* _WHAT YOU NEED TO DO_
Among the entries that follow, find every line with the word "weight" and list it.

* _SOURCE INFORMATION_

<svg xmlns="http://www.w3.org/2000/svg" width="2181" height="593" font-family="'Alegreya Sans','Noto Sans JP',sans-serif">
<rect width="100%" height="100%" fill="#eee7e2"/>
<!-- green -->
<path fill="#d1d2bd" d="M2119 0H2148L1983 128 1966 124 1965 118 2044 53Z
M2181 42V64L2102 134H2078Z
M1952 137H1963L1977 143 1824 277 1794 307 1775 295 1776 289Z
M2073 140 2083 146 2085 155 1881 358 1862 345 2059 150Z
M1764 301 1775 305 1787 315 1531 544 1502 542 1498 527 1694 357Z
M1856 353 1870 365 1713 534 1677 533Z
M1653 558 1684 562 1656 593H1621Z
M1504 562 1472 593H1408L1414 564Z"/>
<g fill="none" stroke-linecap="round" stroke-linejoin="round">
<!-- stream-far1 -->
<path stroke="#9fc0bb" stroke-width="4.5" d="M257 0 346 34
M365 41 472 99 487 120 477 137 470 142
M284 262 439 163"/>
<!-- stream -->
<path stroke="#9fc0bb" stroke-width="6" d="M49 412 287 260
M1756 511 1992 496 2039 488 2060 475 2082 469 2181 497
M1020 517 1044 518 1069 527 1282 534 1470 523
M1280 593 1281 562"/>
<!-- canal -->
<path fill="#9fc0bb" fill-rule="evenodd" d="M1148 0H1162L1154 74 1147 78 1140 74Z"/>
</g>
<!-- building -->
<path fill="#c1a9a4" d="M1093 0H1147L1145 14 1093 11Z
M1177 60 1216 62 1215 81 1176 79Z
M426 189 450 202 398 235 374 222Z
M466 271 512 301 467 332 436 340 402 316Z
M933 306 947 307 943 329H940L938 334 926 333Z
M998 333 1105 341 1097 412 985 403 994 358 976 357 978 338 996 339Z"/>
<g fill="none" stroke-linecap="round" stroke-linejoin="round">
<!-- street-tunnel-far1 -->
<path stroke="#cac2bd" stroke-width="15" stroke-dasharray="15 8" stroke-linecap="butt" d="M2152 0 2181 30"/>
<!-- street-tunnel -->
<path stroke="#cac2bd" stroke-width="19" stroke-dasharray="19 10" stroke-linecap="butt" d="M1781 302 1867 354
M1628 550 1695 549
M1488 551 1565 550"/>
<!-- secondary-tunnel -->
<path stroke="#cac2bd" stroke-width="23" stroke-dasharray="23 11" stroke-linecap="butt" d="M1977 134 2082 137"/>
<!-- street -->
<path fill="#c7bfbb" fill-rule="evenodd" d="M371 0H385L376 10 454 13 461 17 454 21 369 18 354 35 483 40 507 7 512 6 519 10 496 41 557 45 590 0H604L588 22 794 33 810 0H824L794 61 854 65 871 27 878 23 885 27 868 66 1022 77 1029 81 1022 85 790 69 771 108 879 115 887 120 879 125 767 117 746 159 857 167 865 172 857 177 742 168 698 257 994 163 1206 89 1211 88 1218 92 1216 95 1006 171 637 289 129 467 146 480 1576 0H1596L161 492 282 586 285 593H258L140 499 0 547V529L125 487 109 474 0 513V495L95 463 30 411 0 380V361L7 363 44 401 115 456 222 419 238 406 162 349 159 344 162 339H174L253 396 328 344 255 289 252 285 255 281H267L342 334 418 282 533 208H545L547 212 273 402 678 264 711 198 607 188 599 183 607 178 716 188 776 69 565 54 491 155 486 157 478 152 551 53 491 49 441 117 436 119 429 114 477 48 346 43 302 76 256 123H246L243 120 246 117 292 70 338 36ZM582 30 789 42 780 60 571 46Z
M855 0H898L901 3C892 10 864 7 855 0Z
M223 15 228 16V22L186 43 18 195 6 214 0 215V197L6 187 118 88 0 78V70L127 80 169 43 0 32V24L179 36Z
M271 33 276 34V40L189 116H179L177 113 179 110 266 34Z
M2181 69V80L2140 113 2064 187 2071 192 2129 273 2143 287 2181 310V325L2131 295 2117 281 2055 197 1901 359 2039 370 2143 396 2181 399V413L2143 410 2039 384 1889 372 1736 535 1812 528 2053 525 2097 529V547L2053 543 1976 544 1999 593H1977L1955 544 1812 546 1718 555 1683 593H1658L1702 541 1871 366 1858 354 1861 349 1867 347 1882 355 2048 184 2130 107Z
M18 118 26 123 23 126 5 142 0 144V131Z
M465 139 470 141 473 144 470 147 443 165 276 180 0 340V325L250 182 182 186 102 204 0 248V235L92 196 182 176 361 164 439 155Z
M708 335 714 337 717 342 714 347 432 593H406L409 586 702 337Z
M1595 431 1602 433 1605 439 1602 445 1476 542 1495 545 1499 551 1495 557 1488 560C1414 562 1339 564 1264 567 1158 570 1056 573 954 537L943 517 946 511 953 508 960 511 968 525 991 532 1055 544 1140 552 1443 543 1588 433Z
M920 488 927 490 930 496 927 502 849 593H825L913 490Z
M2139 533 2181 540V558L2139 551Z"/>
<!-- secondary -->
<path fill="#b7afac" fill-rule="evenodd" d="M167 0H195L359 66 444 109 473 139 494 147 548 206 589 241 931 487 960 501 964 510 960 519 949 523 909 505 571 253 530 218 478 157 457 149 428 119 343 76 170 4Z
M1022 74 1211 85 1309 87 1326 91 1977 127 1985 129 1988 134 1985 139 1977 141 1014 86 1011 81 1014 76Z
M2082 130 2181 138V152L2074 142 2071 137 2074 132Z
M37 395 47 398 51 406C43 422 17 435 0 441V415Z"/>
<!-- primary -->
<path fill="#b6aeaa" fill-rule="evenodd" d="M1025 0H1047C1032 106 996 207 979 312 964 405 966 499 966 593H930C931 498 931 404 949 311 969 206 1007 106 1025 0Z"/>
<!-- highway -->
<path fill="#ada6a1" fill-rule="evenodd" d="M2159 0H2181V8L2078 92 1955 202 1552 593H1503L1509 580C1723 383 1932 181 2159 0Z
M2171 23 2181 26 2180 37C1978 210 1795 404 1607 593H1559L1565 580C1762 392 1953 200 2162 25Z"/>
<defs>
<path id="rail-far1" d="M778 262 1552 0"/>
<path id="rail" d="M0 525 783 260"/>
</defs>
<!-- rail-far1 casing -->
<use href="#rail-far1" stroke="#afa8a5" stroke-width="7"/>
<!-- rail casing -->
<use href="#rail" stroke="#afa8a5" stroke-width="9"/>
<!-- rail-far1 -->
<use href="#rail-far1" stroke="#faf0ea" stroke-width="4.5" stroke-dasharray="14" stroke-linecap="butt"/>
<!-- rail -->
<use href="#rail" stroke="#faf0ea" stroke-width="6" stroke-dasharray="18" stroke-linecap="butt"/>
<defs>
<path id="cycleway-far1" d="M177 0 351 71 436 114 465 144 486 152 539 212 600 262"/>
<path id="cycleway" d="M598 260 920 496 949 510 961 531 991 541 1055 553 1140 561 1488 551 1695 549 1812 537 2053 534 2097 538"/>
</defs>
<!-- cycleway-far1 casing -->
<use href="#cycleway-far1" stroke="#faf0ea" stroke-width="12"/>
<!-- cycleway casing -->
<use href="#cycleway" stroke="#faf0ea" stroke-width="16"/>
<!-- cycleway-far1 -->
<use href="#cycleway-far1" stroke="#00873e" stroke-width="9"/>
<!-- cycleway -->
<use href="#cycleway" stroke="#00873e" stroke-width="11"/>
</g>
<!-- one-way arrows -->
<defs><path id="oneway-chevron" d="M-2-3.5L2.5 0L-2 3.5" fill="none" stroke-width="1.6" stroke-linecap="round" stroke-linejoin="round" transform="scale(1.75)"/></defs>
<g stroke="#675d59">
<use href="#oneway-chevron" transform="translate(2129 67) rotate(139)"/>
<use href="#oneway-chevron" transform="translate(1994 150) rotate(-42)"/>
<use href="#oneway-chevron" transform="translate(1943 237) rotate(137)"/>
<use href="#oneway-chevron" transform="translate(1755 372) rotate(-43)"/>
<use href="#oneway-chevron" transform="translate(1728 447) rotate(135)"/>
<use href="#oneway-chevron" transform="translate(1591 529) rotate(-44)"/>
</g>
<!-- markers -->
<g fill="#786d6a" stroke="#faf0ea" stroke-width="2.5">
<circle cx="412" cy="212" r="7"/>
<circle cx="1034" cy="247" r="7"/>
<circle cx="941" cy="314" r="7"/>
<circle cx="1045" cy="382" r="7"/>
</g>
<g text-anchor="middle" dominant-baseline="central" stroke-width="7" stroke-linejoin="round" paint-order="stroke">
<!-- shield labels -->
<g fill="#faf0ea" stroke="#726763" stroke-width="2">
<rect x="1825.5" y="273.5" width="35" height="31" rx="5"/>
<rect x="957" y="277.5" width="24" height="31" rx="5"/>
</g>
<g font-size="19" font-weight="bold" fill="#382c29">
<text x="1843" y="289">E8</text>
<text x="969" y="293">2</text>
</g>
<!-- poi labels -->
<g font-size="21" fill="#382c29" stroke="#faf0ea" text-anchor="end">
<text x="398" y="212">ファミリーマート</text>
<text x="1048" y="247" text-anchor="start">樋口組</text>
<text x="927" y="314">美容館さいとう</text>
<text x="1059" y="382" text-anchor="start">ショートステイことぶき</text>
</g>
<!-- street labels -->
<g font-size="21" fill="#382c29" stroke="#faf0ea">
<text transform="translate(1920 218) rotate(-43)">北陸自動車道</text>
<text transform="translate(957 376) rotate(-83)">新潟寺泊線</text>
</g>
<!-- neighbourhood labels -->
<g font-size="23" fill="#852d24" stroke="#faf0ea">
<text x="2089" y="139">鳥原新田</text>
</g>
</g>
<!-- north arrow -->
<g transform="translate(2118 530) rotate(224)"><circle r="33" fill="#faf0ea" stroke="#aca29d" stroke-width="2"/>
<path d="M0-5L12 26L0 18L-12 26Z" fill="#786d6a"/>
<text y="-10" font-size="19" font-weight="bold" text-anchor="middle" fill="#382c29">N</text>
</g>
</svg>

* _RESPONSE TO THIS EXERCISE_
<g font-size="19" font-weight="bold" fill="#382c29">
<text y="-10" font-size="19" font-weight="bold" text-anchor="middle" fill="#382c29">N</text>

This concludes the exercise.